E la saputella, il Presidente attuale del Consiglio, eccola a ringraziare Mattarella per i suoi preziosi consigli. O è ipocrita, e lo è nel suo opportunistico trasformismo, o ci si chiede quali siano i consigli ricevuti.
NOTABENE
Sapete qual è la differenza tra Draghi e Mattarella? Abbiamo scritto una lettera a Mario Draghi, e dopo poco tempo ci ha risposto lui personalmente. Abbiamo scritto anche a Sergio Mattarella, e ha risposto molto più tardi, ma tramite la sua segreteria.
29/10/2022
EDITORIALI DI DON GIORGIO 1
EDITORIALI DI DON GIORGIO 2

7 Commenti

  1. Angelo ha detto:

    Mattarella non poteva fare nulla, perché qualsiasi governo, tecnico o meno, deve avere la fiducia della maggioranza del Parlamento. Il Presidente, quando cade un governo (ad esempio quello giallo-verde), verifica se è possibile costituire una nuova maggioranza. Se non è possibile, non resta che sciogliere il Parlamento. Al di là del fatto che Draghi non si era detto disponibile per un Draghi bis (quindi era pure impossibile dargli l’incarico), non c’era una maggioranza possibile e quindi un governo che potesse avere la fiducia delle camere e governare.

  2. giuseppe ha detto:

    Mattarella, quello migliore, fa il martire della mafia. Quell’altro tutto quello che può fare, al limite della democrazia, per non perdere il careghino.
    Pace e bene, fratello.

    • Don Giorgio ha detto:

      Non credo proprio che lo faccia per amore del cadreghino. Certamente, secondo me, dovrebbe interpretare il suo ruolo in un modo più forte in vista di quel bene comune, che va al di là di ogni legge istituzionale. Come? Non saprei. Se fossi io al suo posto, Berlusconi Salvini e tanti altri li escluderei per sempre dal parlamento.

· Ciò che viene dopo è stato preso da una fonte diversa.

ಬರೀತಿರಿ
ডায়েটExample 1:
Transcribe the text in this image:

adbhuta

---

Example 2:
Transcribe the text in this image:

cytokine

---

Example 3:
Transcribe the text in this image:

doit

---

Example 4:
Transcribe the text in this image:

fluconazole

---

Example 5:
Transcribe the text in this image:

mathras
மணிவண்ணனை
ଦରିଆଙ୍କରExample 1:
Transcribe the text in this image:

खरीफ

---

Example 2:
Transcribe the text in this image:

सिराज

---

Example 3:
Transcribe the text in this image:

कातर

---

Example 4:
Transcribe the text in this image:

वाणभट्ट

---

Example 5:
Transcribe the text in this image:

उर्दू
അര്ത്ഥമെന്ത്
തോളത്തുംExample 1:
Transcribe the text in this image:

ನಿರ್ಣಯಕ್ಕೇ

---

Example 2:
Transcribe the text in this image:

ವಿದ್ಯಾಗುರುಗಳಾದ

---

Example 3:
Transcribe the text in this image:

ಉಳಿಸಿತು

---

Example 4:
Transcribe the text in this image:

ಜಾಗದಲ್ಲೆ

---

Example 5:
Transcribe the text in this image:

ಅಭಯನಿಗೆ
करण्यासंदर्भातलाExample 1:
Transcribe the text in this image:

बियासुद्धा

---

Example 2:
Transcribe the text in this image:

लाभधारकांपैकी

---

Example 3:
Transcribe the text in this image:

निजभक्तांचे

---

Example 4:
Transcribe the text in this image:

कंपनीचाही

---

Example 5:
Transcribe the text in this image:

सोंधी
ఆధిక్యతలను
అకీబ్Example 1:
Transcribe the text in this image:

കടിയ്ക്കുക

      • Lanfranco Consonni ha detto:

        Mattarella non è altro che un semplice presidente della repubblica di una repubblica parlamentare, in cui chi “decide” è il parlamento eletto dal popolo sovrano. Il ruolo di Matterella è garantire che le “decisioni del popolo” vengano rispettate, e purtroppo, in questo caso, deve “garantire” che chi ha vinto le elezioni governi. Non per amore del cadreghino, di cui penso faccia volentieri a meno, ma per rispetto alla costituzione. Io non me la prendo non con Mattarella, che quando ha potuto, nel momento del bisogno, ha convinto Draghi a presiedere il governo, regalandoci il miglior capo di governo a disposizione. Me la prendo col popolo sovrano. E’ il popolo sovrano a dimenticare il valore del bene comune, e quando entra nelle urne vede solo il bene proprio.

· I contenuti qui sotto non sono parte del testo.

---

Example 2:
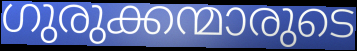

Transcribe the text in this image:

ഗുരുക്കന്മാരുടെ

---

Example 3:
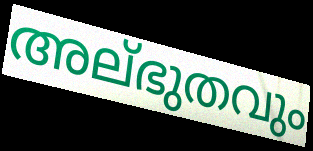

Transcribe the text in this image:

അല്ഭുതവും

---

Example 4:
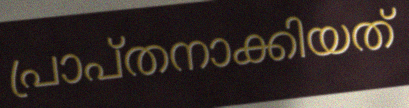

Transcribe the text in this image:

പ്രാപ്തനാക്കിയത്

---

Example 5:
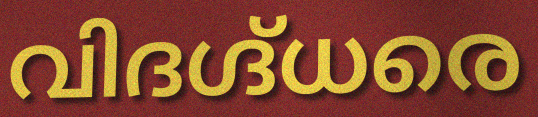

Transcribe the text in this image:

വിദഗ്ദ്ധരെ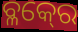
ବ୍ଳକ୍‍ରେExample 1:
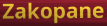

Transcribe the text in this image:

Zakopane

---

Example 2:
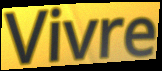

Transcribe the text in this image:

Vivre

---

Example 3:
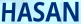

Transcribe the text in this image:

HASAN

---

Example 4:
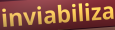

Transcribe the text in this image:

inviabiliza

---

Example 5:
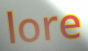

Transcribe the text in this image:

lore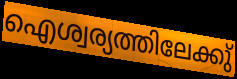
ഐശ്വര്യത്തിലേക്കു്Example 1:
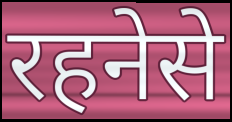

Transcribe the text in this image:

रहनेसे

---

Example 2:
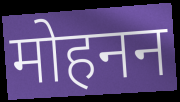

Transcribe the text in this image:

मोहनन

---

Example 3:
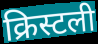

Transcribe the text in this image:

क्रिस्टली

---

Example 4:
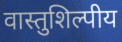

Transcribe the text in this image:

वास्तुशिल्पीय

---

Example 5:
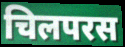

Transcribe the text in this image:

चिलपरस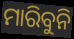
ମାରିବୁନି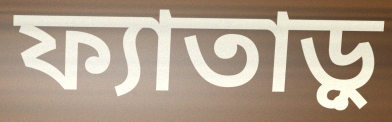
ফ্যাতাড়ুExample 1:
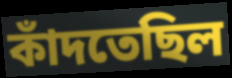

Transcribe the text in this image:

কাঁদতেছিল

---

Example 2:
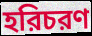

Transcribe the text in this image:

হরিচরণ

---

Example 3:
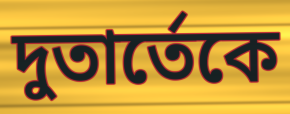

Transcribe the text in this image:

দুতার্তেকে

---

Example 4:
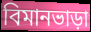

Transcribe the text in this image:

বিমানভাড়া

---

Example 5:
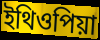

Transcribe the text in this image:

ইথিওপিয়া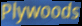
PlywoodsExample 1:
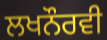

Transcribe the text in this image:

ਲਖਨੌਰਵੀ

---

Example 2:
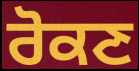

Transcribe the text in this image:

ਰੋਕਣ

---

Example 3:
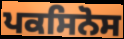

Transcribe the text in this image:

ਪਕਸਿਨੋਸ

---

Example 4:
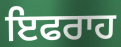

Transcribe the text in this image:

ਇਫਰਾਹ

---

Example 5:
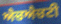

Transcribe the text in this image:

ਐਚਐਚਟੀ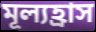
মূল্যহ্রাস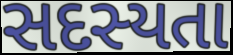
સદસ્યતા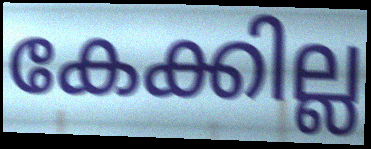
കേക്കില്ലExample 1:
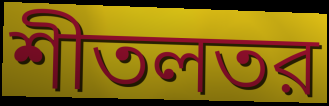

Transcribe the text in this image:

শীতলতর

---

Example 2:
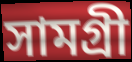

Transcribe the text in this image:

সামগ্রী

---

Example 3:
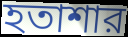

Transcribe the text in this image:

হতাশার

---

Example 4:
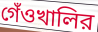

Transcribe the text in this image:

গেঁওখালির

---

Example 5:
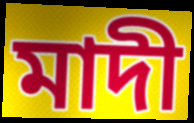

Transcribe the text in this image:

মাদীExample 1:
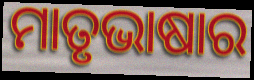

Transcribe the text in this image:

ମାତୃଭାଷାର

        • Don Giorgio ha detto:

          Come si può dire che il popolo bue è sovrano? C’è qualcuno che sostiene che bisogna togliere al popolo il diritto di votare, quando c’è in gioco il bene di una nazione. Basti pensare che il populismo toglie al popolo la ragione, spingendolo a votare in un certo modo. Quanti cittadini votano con l’intelletto? Certo, anche chi vota per la sinistra.

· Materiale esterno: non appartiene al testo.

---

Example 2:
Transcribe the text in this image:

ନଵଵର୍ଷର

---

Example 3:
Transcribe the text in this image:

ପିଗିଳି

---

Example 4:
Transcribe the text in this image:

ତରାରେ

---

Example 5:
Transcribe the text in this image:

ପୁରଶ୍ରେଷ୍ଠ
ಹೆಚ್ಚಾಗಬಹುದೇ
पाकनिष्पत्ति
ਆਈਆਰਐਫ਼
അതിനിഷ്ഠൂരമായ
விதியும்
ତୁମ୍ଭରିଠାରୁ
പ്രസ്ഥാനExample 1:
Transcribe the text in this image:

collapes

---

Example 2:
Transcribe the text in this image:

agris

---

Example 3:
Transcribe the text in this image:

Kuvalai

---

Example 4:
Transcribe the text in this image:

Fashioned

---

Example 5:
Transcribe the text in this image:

          • Lanfranco Consonni ha detto:

            E’ la nostra costituzione dice che il popolo bue è sovrano, le sue regole. Non c’è nessuno che può fare ciò che chiedi, se non con un colpo di stato o una rivolta violenta, in poche parole un dittatore. Oppure un paziente lavoro di formazione delle coscienze da parte degli uomini e delle donne di coscienza, lavorando per una rivoluzione culturale che riporti i veri valori di serietà, solidarietà e gusto della ricerca del bene comune. Io sono per questa ultima ipotesi

          • Don Giorgio ha detto:

            Non ho bisogno di prediche sul bene comune, ho anche recentemente scritto un opuscolo. Ho fatto numerosi video. Ma è ridicolo sostenere che secondo la Costituzione il popolo bue è sovrano. E dove trovi la parola “bue”? Sono d’accordo nel dire che il popolo andrebbe educato, ma quanti secoli ci vorranno, e nel frattempo, mentre educhiamo il popolo a non essere bue, perché non affidare la nostra nazione a governi tecnici, di gente seria e competente? Il popolo bue che cosa ha scelto? Ci rendiamo conto delle bestialità che dicono parlando di una scelta popolare? Mattarella non doveva mandarci a votare subito, ma affidare la nazione a un governo tecnico nelle mani di Draghi, in attesa delle elezioni di aprile dell’anno prossimo? La Costituzione forse lo proibiva? E dove c’è scritto?